(TRECHO SELECIONADO):
● ● ● ● ● ● ●

Brasil: Direitos Humanos investiga situação de atingidos por barragens

Idioma Portugués
País Brasil

Comissão especial do Conselho de Defesa dos Direitos da Pessoa Humana analisa seis casos emblemáticos de violações contra atingidos por barragens. Problemas de Tucuruí podem se repetir no Madeira, avaliam especialistas

SÃO PAULO – Desde a passagem da relatora especial da ONU, Hina Jilani, pelo Brasil no final de 2005, oportunidade em que visitou a hidrelétrica de Campos Novos, na divisa de SC e RS, e recebeu do Movimento dos Atingidos por Barragens (MAB) uma série de denuncias de violações dos direitos humanos contra as empresas construtoras da usina, o MAB tem buscado pautar os problemas sofridos pelos atingidos junto aos órgãos competentes no país e na Organização dos Estados Americanos (OEA).

● ● ● ● ● ● ●

(DADOS EXTRAÍDOS):
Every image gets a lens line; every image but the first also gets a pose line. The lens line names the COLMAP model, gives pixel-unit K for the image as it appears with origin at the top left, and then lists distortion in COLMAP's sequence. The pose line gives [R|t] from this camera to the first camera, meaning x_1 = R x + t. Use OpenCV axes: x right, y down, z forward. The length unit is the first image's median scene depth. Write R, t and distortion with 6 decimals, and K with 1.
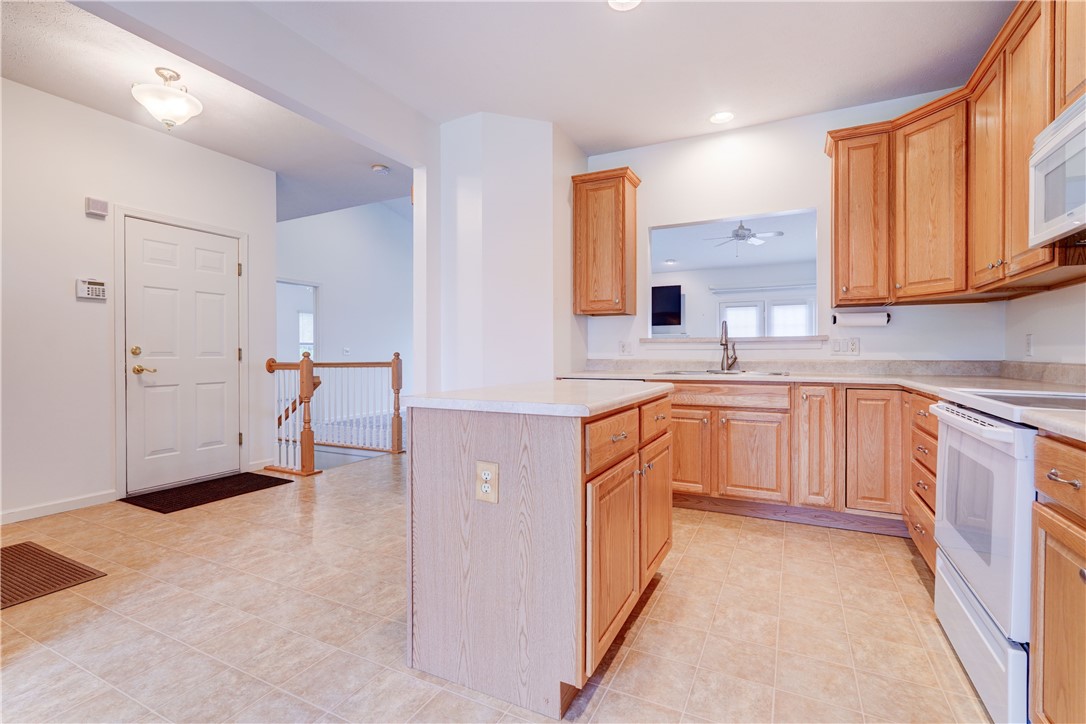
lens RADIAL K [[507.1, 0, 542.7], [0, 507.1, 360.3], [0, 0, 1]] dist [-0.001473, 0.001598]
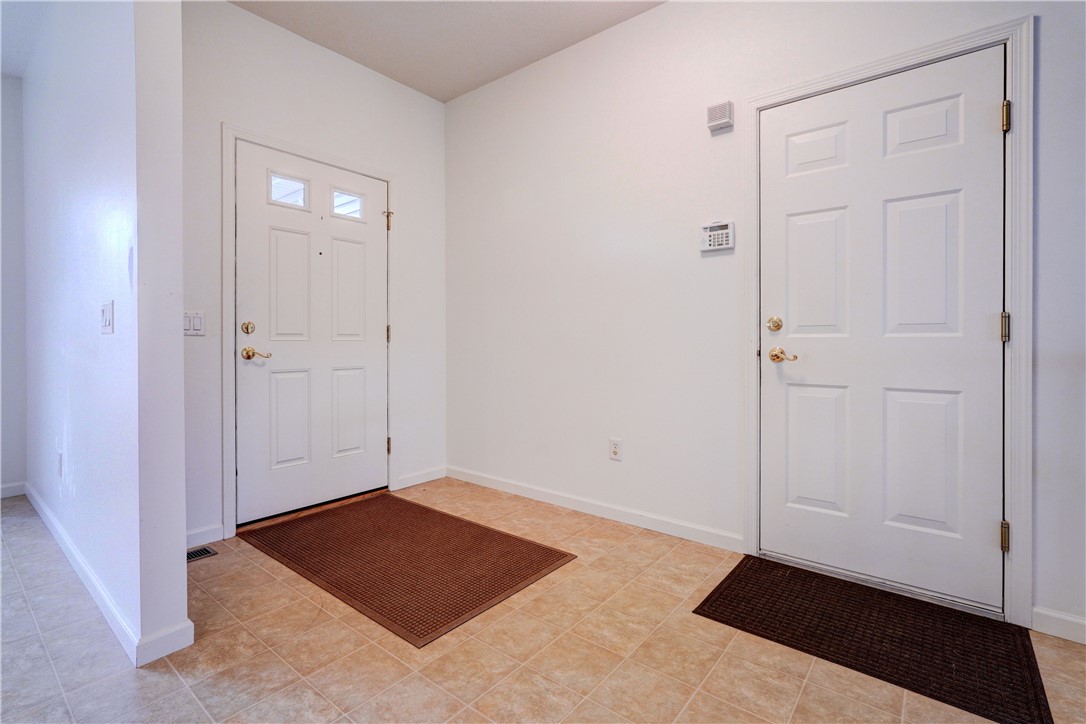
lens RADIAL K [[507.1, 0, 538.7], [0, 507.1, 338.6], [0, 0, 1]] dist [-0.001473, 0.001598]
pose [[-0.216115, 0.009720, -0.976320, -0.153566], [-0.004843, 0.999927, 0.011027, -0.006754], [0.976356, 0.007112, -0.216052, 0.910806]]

● ● ● ● ● ● ●

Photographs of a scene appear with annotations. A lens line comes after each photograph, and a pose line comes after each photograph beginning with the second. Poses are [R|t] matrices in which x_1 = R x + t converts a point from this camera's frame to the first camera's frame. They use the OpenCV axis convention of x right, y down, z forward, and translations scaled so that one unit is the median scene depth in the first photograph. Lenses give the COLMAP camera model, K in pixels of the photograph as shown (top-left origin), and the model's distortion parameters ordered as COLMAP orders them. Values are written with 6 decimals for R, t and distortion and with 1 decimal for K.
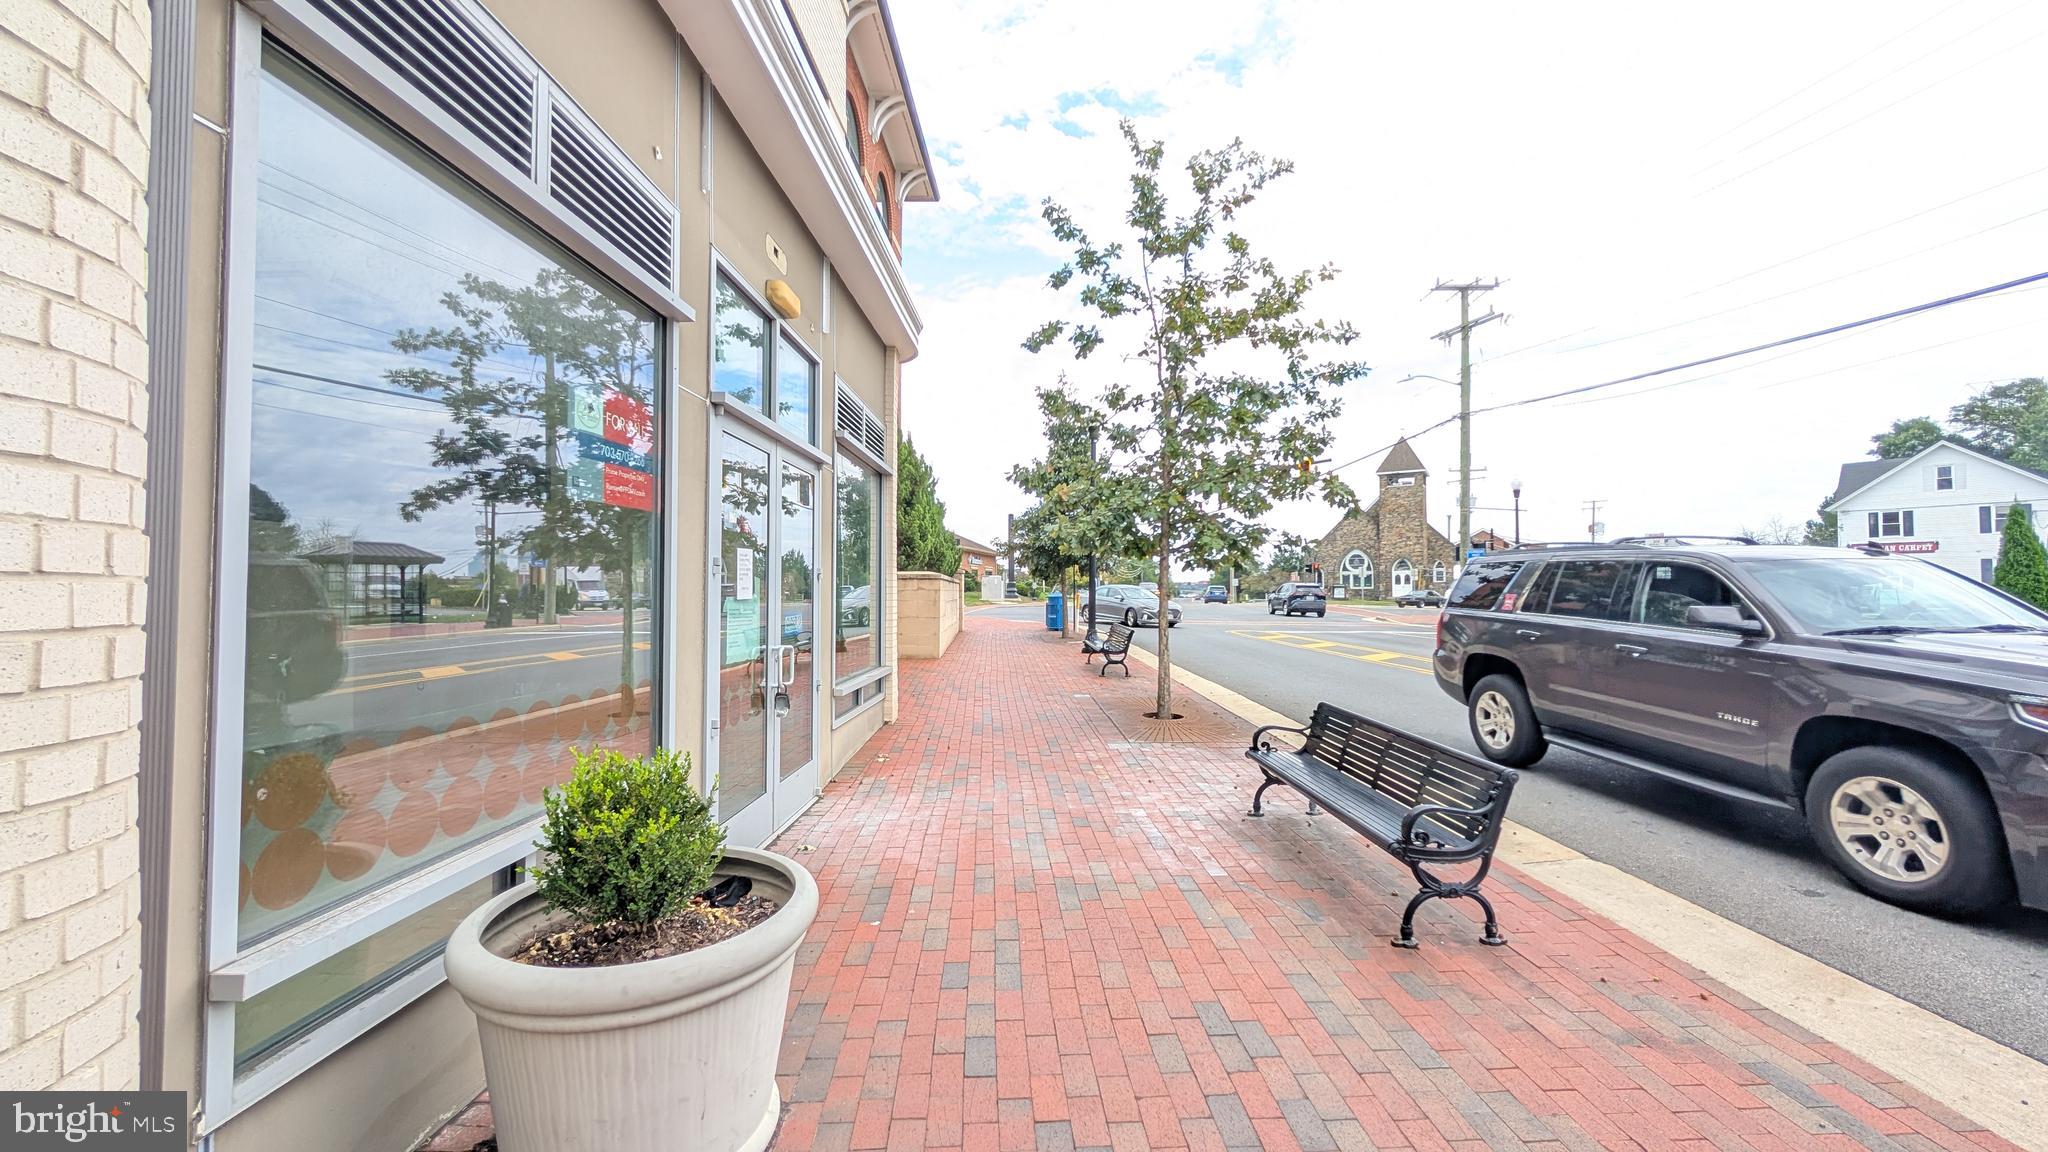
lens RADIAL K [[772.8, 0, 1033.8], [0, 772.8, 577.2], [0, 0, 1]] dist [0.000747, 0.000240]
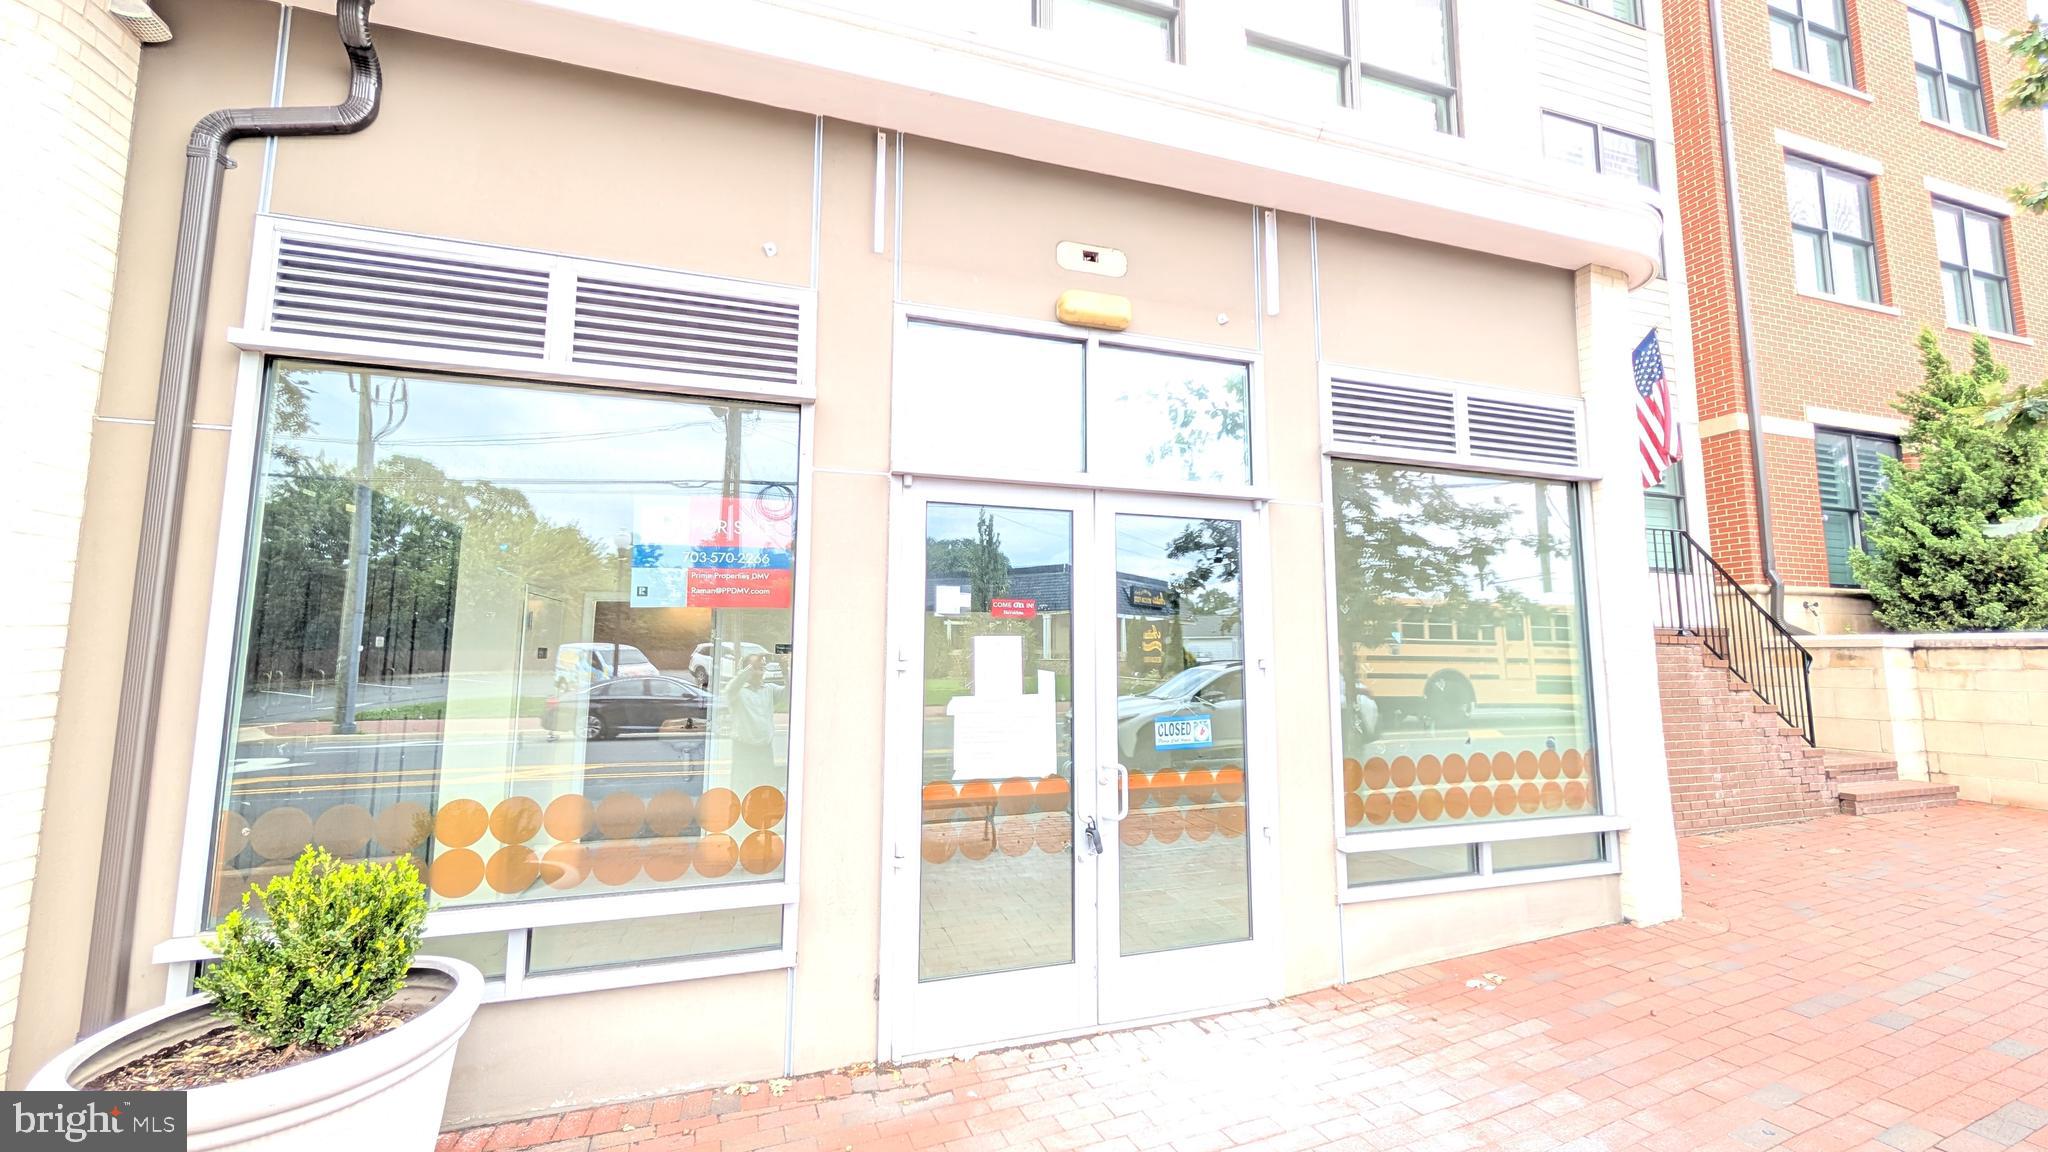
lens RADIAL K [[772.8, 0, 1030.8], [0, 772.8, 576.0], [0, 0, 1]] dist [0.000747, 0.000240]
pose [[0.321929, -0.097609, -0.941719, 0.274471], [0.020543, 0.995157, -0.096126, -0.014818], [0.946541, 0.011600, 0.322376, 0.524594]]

● ● ● ● ● ● ●

(O QUE FAZER):
• a. Responda com base na matéria sobre atingidos por barragens:
(i) Quantos casos a comissão especial do Conselho de Defesa dos Direitos da Pessoa Humana analisa?
(ii) Qual hidrelétrica a relatora especial da ONU visitou?
(iii) Na divisa de quais estados fica essa hidrelétrica?
• b. Repita sem mudar nada o trecho da matéria sobre atingidos por barragens que começa nas palavras "Idioma Portugués" e termina depois de "Estados Americanos (OEA).".
• c. Escreva a parte seguinte da matéria sobre atingidos por barragens, começando logo depois da última frase.
As linhas vêm de outra fonte.

(RESPOSTAS POR TAREFA):
• a.
(i) Seis casos.
(ii) A hidrelétrica de Campos Novos.
(iii) Na divisa de SC e RS.

• b.
Idioma Portugués
País Brasil

Comissão especial do Conselho de Defesa dos Direitos da Pessoa Humana analisa seis casos emblemáticos de violações contra atingidos por barragens. Problemas de Tucuruí podem se repetir no Madeira, avaliam especialistas

SÃO PAULO – Desde a passagem da relatora especial da ONU, Hina Jilani, pelo Brasil no final de 2005, oportunidade em que visitou a hidrelétrica de Campos Novos, na divisa de SC e RS, e recebeu do Movimento dos Atingidos por Barragens (MAB) uma série de denuncias de violações dos direitos humanos contra as empresas construtoras da usina, o MAB tem buscado pautar os problemas sofridos pelos atingidos junto aos órgãos competentes no país e na Organização dos Estados Americanos (OEA).

• c.
Encaminhadas ao Conselho de Defesa dos Direitos da Pessoa Humana (CDDPH), órgão ligado ao Ministério da Justiça, as denúncias deram início a um processo de levantamento de violações contra trabalhadores e comunidades atingidos por barragens em todo o país, que resultou na apresentação de mais de 70 casos. Destes, 12 foram formalizados em denúncias e, no início do ano, seis foram encaminhados para investigação por uma comissão especial do CDDPH, composta por membros do Ministério Público Federal, Defensoria Pública da União, Ministérios do Meio Ambiente e de Minas e Energia e do próprio MAB.

Segundo o defensor público da União, João Paulo Dorini, os seis casos da comissão - a barragem de Acauã, na Paraíba, e as hidrelétricas de Foz do Chapecó, em Santa Catarina, Tucuruí, no Pará, Aimorés, Emboque e Fumaça, em Minas Gerais, e Cana Brava, em Goiás – foram selecionados por representarem realidades diferentes mas significativas do conjunto das denuncias apresentadas.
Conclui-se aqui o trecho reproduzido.